Date: May. 6th, 2025 05:49 pm (UTC)
osprey_archer: (Default)
From: [personal profile] osprey_archer
It's been ages since I read The Wind Boy so I don't remember the specifics of her theory of art, but I do remember that it was a weird, weird book, and fully confident in its own weirdness. Love that for you, Ethel Cook Eliot! Not 100% sure I'm sure that I understand everything she's getting at, but perhaps that's not the point.

I also knew going into Picnic at Hanging Rock that it wouldn't solve the mystery, and still found the lack of resolution to the mystery tantalizingly tormenting, which of course is one of the reasons that the book has stuck with me so long. And yes there IS a slashy cross-class friendship between two male characters, which was nice although I was also slightly put out because I'd gone into it hoping to ship some of the girls! No luck in that department, though.

Date: May. 7th, 2025 05:10 pm (UTC)
osprey_archer: (Default)
From: [personal profile] osprey_archer
Someone surely has written about Platonism in 20th century children's fantasy. Admittedly the only authors I can think of off the top of my head are Ethel Cook Eliot and C. S. Lewis, but surely there are more.

Date: May. 6th, 2025 06:08 pm (UTC)
wychwood: chess queen against a runestone (Default)
From: [personal profile] wychwood
I enjoyed the various Francis Pettigrew books I've read! I remember finding the wife - is she called Hilda? - a really fascinating character; the way the other characters see her is just... I wanted to know so much more about her! I found the conclusion rather disappointing because of that, honestly. I wanted her to leave her husband for some reason and go off and have a smashing legal career by herself.

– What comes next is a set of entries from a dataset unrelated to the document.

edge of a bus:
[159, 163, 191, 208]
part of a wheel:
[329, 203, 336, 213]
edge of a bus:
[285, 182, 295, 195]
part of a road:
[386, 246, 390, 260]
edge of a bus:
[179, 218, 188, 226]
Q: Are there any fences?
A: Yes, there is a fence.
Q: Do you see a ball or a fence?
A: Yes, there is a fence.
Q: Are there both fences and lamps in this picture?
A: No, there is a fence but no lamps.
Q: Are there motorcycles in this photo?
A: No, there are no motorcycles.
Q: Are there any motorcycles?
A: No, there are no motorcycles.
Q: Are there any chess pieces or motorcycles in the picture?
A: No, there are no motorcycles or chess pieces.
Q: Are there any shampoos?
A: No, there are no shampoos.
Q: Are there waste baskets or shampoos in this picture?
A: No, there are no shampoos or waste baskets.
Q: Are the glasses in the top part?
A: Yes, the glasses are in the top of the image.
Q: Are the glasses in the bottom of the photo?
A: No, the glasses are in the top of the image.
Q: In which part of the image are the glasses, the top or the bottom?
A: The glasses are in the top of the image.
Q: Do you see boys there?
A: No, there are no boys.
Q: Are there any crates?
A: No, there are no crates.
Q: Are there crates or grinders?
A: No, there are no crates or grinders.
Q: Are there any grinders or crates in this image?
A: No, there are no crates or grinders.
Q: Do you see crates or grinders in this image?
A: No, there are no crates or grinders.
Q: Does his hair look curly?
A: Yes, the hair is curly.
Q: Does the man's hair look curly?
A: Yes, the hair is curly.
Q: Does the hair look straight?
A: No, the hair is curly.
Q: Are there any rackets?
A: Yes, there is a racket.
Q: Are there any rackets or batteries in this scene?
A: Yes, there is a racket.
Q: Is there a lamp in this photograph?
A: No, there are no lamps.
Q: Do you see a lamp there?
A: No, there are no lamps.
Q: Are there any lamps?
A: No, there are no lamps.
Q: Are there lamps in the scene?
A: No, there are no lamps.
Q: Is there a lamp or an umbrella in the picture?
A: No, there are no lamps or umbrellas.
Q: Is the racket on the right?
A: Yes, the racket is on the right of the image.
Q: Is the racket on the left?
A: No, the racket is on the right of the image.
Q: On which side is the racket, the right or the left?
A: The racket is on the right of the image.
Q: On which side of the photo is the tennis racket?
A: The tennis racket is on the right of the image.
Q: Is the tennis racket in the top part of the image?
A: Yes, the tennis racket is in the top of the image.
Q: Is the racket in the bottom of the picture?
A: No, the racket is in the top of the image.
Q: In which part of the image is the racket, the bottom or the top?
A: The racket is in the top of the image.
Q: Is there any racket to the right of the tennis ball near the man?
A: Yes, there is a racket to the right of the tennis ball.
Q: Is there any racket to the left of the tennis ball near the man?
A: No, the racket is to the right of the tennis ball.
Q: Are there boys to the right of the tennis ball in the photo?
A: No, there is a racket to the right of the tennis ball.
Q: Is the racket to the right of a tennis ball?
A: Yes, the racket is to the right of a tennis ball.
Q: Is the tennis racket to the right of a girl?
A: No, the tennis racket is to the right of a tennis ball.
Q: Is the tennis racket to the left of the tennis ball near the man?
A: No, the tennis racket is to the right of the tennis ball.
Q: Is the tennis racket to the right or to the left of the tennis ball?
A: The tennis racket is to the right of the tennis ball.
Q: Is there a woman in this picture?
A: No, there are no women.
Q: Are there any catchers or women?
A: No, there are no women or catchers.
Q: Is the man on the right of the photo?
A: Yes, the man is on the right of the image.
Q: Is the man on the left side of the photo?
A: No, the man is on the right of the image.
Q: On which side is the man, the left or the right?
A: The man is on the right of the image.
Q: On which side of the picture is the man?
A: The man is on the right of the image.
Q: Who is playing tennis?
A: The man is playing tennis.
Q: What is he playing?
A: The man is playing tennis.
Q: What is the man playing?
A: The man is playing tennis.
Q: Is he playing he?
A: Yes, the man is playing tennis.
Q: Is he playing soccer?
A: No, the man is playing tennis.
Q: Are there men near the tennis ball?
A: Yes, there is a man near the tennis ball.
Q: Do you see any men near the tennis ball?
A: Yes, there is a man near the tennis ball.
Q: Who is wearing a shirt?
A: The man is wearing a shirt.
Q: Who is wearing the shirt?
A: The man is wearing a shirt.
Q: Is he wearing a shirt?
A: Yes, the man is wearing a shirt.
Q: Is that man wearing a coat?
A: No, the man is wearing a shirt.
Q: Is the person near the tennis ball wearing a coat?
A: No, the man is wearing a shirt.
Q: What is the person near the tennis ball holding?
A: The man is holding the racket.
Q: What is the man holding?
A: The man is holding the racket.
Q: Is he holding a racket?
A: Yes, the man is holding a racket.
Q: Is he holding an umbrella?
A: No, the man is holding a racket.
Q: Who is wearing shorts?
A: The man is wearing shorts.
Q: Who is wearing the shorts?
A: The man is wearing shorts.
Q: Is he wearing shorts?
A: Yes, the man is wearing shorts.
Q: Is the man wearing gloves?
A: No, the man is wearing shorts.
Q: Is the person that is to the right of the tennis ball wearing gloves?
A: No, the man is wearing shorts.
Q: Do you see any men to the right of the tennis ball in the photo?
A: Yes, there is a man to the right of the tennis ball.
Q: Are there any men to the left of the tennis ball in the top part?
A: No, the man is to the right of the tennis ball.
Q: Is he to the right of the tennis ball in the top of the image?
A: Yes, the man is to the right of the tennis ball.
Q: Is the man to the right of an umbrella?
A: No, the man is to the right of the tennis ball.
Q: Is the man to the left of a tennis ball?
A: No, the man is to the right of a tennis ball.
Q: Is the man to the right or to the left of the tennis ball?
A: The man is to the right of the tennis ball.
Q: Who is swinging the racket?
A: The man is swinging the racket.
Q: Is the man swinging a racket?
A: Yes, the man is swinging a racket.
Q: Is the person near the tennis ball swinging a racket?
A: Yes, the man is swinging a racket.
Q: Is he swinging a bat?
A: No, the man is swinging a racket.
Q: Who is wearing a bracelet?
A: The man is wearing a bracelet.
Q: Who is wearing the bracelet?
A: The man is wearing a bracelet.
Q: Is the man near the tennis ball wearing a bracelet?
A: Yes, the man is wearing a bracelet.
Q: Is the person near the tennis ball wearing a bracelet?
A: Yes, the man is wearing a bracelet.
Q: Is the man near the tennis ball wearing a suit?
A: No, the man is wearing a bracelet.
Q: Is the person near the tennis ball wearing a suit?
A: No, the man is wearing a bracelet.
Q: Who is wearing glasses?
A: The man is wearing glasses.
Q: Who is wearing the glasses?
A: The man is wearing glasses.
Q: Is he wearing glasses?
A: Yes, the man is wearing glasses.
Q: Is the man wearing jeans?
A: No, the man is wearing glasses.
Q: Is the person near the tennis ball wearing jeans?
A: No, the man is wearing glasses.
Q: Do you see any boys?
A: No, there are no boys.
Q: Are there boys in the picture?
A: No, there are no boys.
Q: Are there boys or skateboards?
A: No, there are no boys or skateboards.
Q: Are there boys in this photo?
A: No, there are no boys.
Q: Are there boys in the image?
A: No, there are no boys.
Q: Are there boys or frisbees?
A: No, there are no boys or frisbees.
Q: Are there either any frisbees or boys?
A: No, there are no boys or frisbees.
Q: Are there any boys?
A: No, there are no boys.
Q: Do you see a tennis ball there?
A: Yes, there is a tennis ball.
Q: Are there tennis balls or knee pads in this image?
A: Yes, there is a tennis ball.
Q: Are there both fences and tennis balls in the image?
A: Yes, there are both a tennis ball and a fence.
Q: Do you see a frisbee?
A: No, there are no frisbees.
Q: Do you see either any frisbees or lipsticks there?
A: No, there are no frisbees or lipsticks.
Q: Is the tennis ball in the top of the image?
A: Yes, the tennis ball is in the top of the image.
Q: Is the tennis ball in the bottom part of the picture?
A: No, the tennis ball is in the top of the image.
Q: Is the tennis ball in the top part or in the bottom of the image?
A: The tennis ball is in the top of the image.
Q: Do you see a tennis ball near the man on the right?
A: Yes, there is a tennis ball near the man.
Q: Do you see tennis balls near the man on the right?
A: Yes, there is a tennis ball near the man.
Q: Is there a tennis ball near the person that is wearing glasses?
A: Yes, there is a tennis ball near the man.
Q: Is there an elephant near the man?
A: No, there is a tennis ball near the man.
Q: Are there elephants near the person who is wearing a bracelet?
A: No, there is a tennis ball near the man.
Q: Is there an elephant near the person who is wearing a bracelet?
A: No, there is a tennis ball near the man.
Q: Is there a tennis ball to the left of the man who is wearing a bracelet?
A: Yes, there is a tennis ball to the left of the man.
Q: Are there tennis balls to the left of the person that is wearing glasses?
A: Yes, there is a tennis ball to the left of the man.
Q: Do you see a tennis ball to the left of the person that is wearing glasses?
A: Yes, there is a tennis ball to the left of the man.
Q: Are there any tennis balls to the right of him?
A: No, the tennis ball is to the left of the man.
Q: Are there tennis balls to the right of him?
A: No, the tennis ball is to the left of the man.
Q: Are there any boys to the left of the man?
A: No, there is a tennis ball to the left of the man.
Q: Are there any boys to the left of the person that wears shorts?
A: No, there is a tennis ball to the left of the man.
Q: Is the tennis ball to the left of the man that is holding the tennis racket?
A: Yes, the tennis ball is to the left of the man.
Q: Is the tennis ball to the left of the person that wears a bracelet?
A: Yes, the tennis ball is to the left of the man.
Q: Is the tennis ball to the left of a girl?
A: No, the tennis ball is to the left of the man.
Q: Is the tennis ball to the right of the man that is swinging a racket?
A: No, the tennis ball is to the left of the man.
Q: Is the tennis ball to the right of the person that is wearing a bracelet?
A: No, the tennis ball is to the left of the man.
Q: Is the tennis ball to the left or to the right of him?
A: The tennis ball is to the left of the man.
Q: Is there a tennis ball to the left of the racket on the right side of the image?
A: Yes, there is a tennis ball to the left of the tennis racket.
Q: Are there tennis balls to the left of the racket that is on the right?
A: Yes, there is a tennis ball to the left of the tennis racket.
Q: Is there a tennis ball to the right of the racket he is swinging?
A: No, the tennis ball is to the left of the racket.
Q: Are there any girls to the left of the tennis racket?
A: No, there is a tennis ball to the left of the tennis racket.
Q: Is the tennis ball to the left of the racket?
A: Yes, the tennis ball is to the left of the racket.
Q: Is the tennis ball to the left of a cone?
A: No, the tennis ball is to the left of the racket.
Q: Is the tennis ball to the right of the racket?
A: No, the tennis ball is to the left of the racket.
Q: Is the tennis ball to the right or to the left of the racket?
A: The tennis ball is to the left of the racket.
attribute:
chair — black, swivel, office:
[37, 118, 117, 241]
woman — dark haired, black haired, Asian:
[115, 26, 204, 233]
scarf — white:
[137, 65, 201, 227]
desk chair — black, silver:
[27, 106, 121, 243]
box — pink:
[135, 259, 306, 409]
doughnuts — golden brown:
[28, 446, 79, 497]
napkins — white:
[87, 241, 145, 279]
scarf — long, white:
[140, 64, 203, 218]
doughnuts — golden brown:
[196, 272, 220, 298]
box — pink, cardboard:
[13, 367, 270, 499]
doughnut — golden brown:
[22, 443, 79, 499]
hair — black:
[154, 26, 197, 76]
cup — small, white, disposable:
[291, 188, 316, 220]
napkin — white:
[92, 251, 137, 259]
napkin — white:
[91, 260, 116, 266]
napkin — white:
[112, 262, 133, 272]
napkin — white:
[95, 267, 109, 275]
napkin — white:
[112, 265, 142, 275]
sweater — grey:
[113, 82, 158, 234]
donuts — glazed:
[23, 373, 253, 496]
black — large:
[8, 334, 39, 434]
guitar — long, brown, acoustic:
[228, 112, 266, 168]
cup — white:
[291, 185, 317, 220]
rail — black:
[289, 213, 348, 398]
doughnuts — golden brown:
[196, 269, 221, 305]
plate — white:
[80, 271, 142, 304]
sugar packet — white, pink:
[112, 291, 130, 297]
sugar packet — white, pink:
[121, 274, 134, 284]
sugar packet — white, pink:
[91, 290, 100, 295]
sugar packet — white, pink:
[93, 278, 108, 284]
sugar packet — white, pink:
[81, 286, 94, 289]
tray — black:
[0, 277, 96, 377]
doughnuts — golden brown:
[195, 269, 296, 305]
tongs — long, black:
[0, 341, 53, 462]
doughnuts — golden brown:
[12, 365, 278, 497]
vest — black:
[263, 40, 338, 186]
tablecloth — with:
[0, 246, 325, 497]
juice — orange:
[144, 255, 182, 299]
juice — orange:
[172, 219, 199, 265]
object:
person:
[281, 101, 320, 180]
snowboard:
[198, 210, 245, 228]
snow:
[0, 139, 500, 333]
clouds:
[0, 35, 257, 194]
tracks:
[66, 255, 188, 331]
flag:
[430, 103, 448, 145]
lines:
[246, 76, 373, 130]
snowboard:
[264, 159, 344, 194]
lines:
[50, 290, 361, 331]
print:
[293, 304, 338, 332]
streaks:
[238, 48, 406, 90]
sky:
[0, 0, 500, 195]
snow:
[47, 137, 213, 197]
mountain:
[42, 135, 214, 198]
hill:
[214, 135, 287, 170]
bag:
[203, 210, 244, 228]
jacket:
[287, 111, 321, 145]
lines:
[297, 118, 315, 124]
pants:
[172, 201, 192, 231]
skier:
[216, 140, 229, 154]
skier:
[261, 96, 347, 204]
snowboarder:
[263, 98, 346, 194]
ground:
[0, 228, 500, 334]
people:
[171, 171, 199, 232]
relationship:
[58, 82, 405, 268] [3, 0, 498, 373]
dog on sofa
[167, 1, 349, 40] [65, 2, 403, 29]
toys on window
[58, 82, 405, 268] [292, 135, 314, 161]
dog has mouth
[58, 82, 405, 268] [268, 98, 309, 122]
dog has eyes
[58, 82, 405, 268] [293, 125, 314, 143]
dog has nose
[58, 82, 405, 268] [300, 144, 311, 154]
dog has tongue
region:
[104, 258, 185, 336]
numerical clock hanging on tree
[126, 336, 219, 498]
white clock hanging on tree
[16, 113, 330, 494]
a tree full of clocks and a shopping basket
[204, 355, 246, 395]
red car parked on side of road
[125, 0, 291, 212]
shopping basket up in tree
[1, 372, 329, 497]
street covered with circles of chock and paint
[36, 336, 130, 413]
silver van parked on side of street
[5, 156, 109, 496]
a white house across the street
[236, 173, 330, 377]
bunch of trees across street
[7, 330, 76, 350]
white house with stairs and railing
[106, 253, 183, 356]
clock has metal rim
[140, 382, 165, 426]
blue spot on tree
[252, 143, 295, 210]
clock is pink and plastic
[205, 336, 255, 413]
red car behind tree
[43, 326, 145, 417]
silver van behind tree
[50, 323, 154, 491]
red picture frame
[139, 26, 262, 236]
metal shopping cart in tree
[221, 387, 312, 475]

Date: May. 6th, 2025 06:56 pm (UTC)
stonepicnicking_okapi: okapi (Default)
From: [personal profile] stonepicnicking_okapi
Cyril Hare is one of my all time favorite authors. I love him. Pettigrew is a grounchy grouch but I really love the plotting and the clever legal stuff the soluitons always hang on. His short stories are good too.

Date: May. 7th, 2025 04:08 am (UTC)
sovay: (Jeff Hartnett)
From: [personal profile] sovay
Tragedy at Law by Cyril Hare (1942)

I love this book and Frank Pettigrew, everyone look shocked.

Date: May. 7th, 2025 01:17 pm (UTC)
lirazel: An outdoor scene from the film Picnic at Hanging Rock (Default)
From: [personal profile] lirazel
is not really either a mystery novel or a boarding school novel, though it's about a mystery that takes place at a boarding school.

Haha, true! It's definitely doing its own thing, and I love it for that reason. I'm glad you enjoyed it!

Date: May. 8th, 2025 07:20 am (UTC)
garonne: (Default)
From: [personal profile] garonne

Tragedy at Law

You make this sound pretty good. Thanks for the rec! Just got hold of a copy.